American polymer scientist

Diana J. Knight Bendz is an American polymer scientist and environmental and industrial engineer who has promoted environmentally-conscious manufacturing processes in her work at IBM, and promoted the participation of women and girls in science, technology, engineering, and mathematics.

==Education and career==
Bendz earned a bachelor's degree in 1968, jointly from the State University of New York College of Environmental Science and Forestry (SUNY ESF) and from Syracuse University. She was the first woman to graduate from the SUNY ESF program in polymer chemistry.

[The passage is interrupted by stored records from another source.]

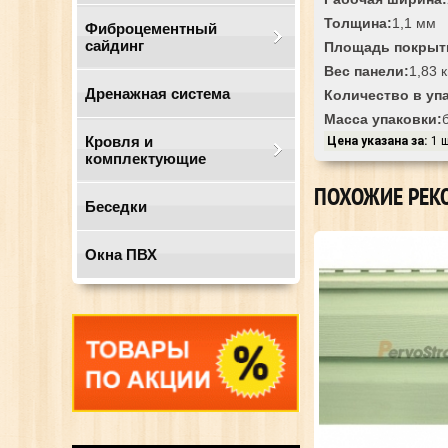
Толщина:
1,1 мм
Фиброцементный
сайдинг
Площадь покрыт
Вес панели:
1,83 
Дренажная система
Количество в уп
Масса упаковки:
Кровля и
Цена указана за:
1 
комплектующие
ПОХОЖИЕ РЕК
Беседки
Окна ПВХ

She came to work for IBM as an electronics packaging engineer, and continued there for 39 years, finishing her career as senior location executive for IBM's research facility in Endicott, New York. As director of environmentally conscious products for IBM, she led the incorporation of recycled materials into IBM personal computers; she also worked on a program to recycle old computers, led an IBM taskforce on environmental leadership, and pushed IBM to donate land to environmental organizations and to participate in eco-industrial parks. She also founded the IEEE Technical Committee on Electronics and the Environment, the IEEE International Symposium on Electronics and the Environment, and the Electronics Recycling Summit.

While still at IBM, Bendz worked with Joan L. Mitchell and others in an IBM program aimed at promoting engineering to middle school girls. After retiring, she founded and ran Girls Balance the Equation, a nonprofit organization with similar goals.

==Recognition==
In 1984, the IEEE gave Bendz their Centennial Key-to-the-Future Award. She is also a recipient of the IEEE Third Millennium Medal, and of the Environmental Progress Individual Award of the Environmental Issues Council of the Electronic Industries Association. Bendz was named a Fellow of the IEEE in 1997, "for leadership and contributions to electronics manufacturing and to environmental impact and policy".

In 2015, SUNY ESF gave her their Graduates of Distinction Lifetime Achievement Award.